> Aim of the task
Check each line of the material for the string "pixels", and copy the lines that have it.

> Data under study
+---+

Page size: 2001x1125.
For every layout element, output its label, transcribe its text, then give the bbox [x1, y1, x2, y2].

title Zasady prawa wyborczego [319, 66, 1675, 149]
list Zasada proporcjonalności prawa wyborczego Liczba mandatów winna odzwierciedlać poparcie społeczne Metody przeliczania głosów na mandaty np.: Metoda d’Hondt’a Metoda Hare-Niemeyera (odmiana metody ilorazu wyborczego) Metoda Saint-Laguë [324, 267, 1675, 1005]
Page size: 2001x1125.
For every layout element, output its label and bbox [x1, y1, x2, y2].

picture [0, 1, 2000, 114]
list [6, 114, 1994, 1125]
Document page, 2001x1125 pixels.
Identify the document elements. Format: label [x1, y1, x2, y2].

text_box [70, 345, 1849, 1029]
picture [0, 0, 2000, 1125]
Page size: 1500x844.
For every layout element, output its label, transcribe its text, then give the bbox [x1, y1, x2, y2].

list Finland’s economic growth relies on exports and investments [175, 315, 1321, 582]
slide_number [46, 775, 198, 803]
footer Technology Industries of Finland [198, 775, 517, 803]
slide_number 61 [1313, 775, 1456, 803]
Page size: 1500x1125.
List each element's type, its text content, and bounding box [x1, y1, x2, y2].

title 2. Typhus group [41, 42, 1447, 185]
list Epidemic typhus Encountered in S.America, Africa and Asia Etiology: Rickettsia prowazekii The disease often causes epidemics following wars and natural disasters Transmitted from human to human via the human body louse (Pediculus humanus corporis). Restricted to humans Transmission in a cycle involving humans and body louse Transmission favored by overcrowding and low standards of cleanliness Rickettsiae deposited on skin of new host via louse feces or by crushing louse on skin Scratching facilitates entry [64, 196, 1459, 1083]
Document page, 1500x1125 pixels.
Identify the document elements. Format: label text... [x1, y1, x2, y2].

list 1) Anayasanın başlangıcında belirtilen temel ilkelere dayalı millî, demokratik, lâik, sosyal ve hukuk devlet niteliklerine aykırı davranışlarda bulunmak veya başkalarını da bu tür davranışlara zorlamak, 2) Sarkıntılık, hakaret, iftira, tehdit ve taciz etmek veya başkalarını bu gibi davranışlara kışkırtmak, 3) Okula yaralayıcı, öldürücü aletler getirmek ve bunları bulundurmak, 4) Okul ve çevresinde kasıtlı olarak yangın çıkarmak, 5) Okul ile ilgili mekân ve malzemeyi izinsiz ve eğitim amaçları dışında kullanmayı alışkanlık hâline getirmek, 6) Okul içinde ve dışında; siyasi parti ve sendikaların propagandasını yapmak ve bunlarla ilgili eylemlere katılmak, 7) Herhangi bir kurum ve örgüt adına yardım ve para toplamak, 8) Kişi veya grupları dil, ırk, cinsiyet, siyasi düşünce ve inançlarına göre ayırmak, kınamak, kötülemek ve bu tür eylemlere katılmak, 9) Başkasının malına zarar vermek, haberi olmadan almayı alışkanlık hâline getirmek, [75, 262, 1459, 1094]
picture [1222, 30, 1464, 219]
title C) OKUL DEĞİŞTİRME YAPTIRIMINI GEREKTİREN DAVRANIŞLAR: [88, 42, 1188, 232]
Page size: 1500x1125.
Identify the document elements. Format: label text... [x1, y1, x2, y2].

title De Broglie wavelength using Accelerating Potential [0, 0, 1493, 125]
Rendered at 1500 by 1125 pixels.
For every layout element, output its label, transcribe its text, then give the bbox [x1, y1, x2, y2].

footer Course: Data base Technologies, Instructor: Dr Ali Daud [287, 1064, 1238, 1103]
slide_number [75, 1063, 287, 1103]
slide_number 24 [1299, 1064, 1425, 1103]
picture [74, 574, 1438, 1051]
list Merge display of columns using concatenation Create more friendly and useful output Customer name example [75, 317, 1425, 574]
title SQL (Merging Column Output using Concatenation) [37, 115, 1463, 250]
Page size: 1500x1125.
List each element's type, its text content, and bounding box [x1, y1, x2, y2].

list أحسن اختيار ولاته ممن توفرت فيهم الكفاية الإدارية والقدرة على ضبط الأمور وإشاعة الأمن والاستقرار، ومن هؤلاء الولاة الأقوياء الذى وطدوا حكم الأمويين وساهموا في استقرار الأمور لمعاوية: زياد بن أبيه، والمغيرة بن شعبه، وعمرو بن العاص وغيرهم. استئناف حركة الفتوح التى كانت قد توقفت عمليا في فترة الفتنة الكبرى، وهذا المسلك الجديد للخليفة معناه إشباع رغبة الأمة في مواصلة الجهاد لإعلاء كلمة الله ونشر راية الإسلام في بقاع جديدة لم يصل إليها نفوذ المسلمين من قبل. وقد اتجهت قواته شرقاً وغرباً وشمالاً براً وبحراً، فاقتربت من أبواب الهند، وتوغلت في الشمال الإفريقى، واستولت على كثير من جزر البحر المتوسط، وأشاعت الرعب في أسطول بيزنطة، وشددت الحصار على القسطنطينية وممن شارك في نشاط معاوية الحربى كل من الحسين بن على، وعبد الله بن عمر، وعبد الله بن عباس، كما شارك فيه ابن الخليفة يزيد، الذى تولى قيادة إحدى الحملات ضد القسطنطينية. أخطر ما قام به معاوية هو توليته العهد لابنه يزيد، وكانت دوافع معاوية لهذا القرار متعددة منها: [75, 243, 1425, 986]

+---+

> Answer to the exercise
Document page, 2001x1125 pixels.
Document page, 1500x1125 pixels.
Rendered at 1500 by 1125 pixels.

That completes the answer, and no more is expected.